Received 9 September 2020

Accepted for publication 7 January 2021

Published 3 February 2021 Volume 2021:13 Pages 125—134

DOI https://doi.org/10.2147/HIV.S281281

Checked for plagiarism Yes

Review by Single anonymous peer review

Peer reviewer comments 2

Editor who approved publication: Professor Bassel Sawaya


Kerebih Bantigen,1 Leul Kitaw,1 Haweni Negeri,1 Mekonen Kebede,1 Addisu Wassie,2 Keralem Bishaw,3 Getaye Tesema4

1Nursing and Midwifery, Addis Ababa University, Addis Ababa, Ethiopia; 2Midwifery, Welayita Sodo University, Welayita Sodo, Ethiopia; 3Midwifery, Debre Markos University, Debre Markos, Ethiopia; 4Midwifery, Debreberhan University, Debreberhan, Ethiopia

Correspondence: Kerebih Bantigen
Nursing and Midwifery, Addis Ababa University, Addis Ababa, Ethiopia
Tel +251 991134859
Email kerebihab2015@gmial.com

Objective: This study aimed to assess rate of HIV seroconversion and predictors among seronegative male partners living with HIV-positive women in Addis Ababa, Ethiopia, 2019.
Methods: Institutional-based retrospective cohort was used to conduct the study. All eligible 227 sample medical records were used for the study. Kaplan–Meier analysis was used to estimate seroconversion time. Cox proportional-hazard regression was used to identify predictor variables.
Results: In this study, 227 seronegative male partners living with HIV-positive women were followed for 60 months retrospectively and 38 (16.7%) seroconversion was observed.
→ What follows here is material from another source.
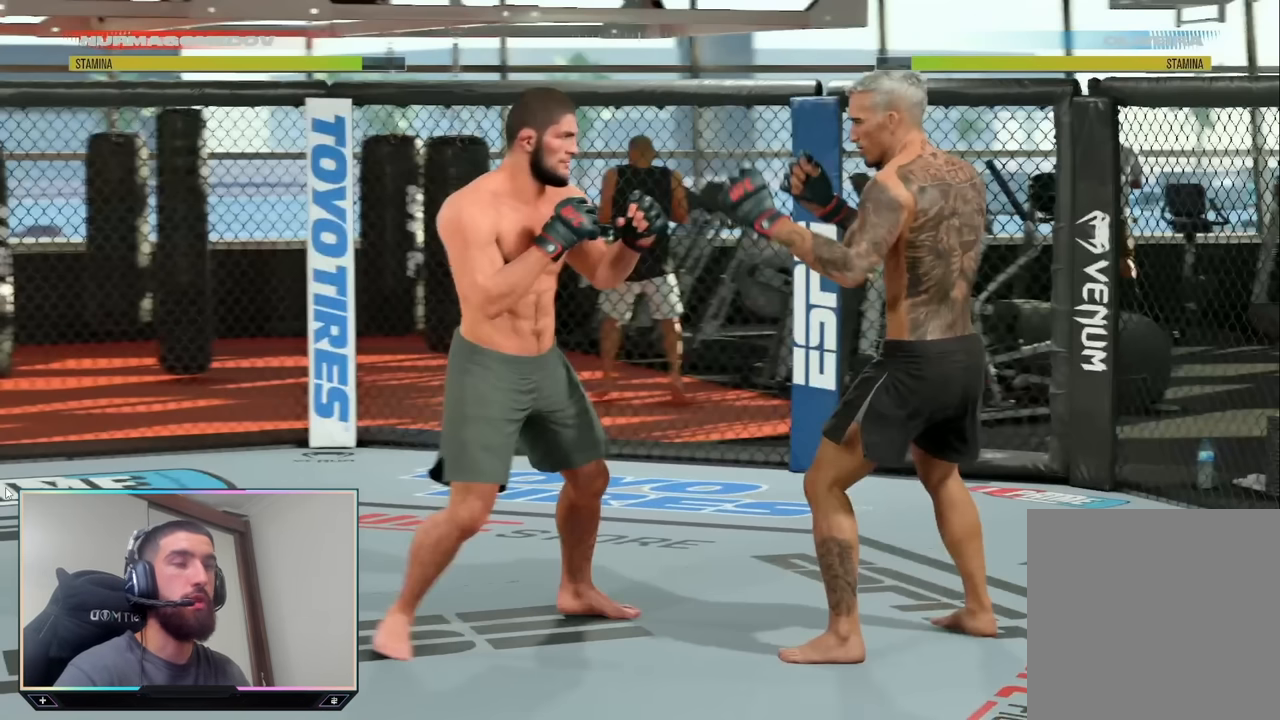
{"buttons": [], "left_stick": "down", "right_stick": "center", "events": []}
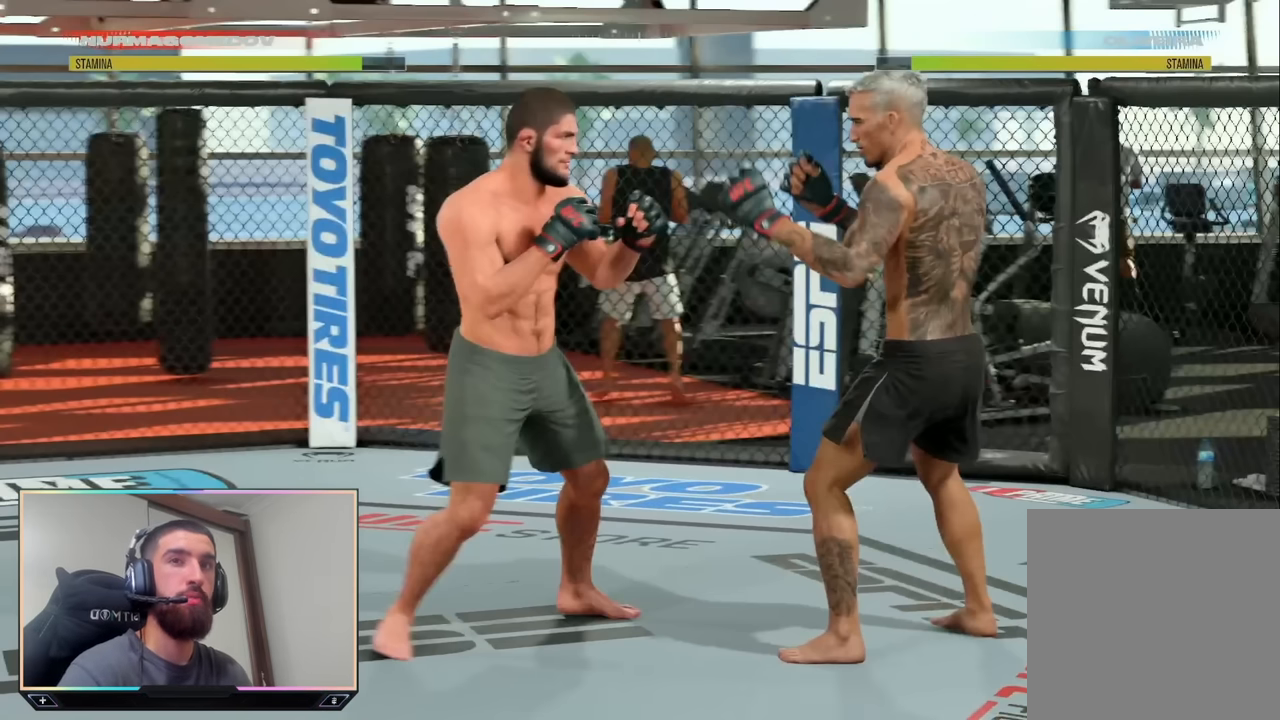
{"buttons": [], "left_stick": "down", "right_stick": "center", "events": []}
The overall seroconversion rate was 6.4 (95%CI: 4.64– 8.76) per 100 person-year observation. Time of antiretroviral therapy (ART) initiation, CD4 level, condom use, and having history of pregnancy after being diagnosed as discordant were identified significant predictors of seroconversion.
Conclusion: The risk of HIV transmission from seropositive partner to seronegative partner in a discordant couple is poorly controlled. Seronegative partners in discordant a couple can be seropositive at any time with influence of predictors unless proper protective measures, counseling, and follow-up are given emphasis.

Keywords: HIV, discordant couple, seroconversion rate, Ethiopia

Introduction

HIV/AIDS epidemic become one of the greatest health challenge that the world had ever faced.1 In 2017, nearly seven million individuals were HIV infected and about 940,000 people died with AIDS-related illnesses globally.2 HIV is more prevalent in Sub-Saharan Africa and the annual HIV transmission from the infected partner to negative partner is high; this is because of high prevalence of a discordant couple.3 The prevalence of an HIV discordant result is high in Africa with HIV-1 discordant results ranging from 36 to 85% in eastern and western Africa.4

In Ethiopia HIV/AIDS is the major cause of death for the productive age population, estimated as 34% of all deaths in ages between 15 and 24 years, and 66% of all deaths in reproductive age groups.5 A cross-sectional study done in Dilla, Ethiopia shows 5.9% prevalence of HIV discordant results and it is more prevalent in young age groups.6

Couples HIV tests and counseling, and results disclosure have significant importance to reduce new infection in discordant results.7 The risk of HIV transmission from seropositive partner to negative partner is very high among discordant couples who do not take protective measures. Therefore, most discordant couples become concordant positive eventually. A study in China shows 2.6% annual seroconversion rate among HIV discordant couples, but a treatment follow-up cohort shows 26% relative decrement in HIV transmission among discordant couples.8 From a retrospective study in China, 125 HIV seroconversion were observed among 1854 discordant couples, 2.52/100 person-years seroconversion.9 A five-year follow-up observational study in China shows 6.3% and 40.14% annual and total seroconversion rate, respectively and 5.87% seroconversion rate observed from other studies.10,11 Among 4813 serodiscordant couples, 127 HIV seroconversion spouses were identified, with a total seroconversion rate of 0.63 per 100 person-years.12 A two-year follow-up cohort study in Masaka, Uganda found new HIV incidence rate of 4.3% per year among discordant couples.13 Other similar follow-up study done in Lusaka, Zambia indicates 17.96% seroconversion with in a two-year follow-up among 2388 discordant couples.14

Half of the new HIV cases in Africa resulted from seroconversion among stable discordant couples.15 In Rwanda and Zambia, about 95% of emerging HIV cases resulted from seroconversion of discordant couples.16 In Sub-Saharan Africa, contribution of outdoor gained HIV infections were less than 10% and most of the negative partners gained the HIV virus from their positive partner.17 The risk of HIV transmission varies according to the HIV and discordant prevalence in the country. The risk of seroconversion is high in countries that are more prevalent.18 Different studies done on this very important topic identify some predictors for seroconversion in discordant couples like poor couples testing and counseling service, inconsistent condom use, high viral load, late initiation of ART, CD4 number, having genital ulcer or sexually transmitted infection (STI) and being younger age were predictors of HIV seroconversion in discordant couples.19,20 However, most studies lack assessment of the risk of HIV seroconversion in the male discordant partner who lives with a seropositive woman, even if sex is considered as one covariate.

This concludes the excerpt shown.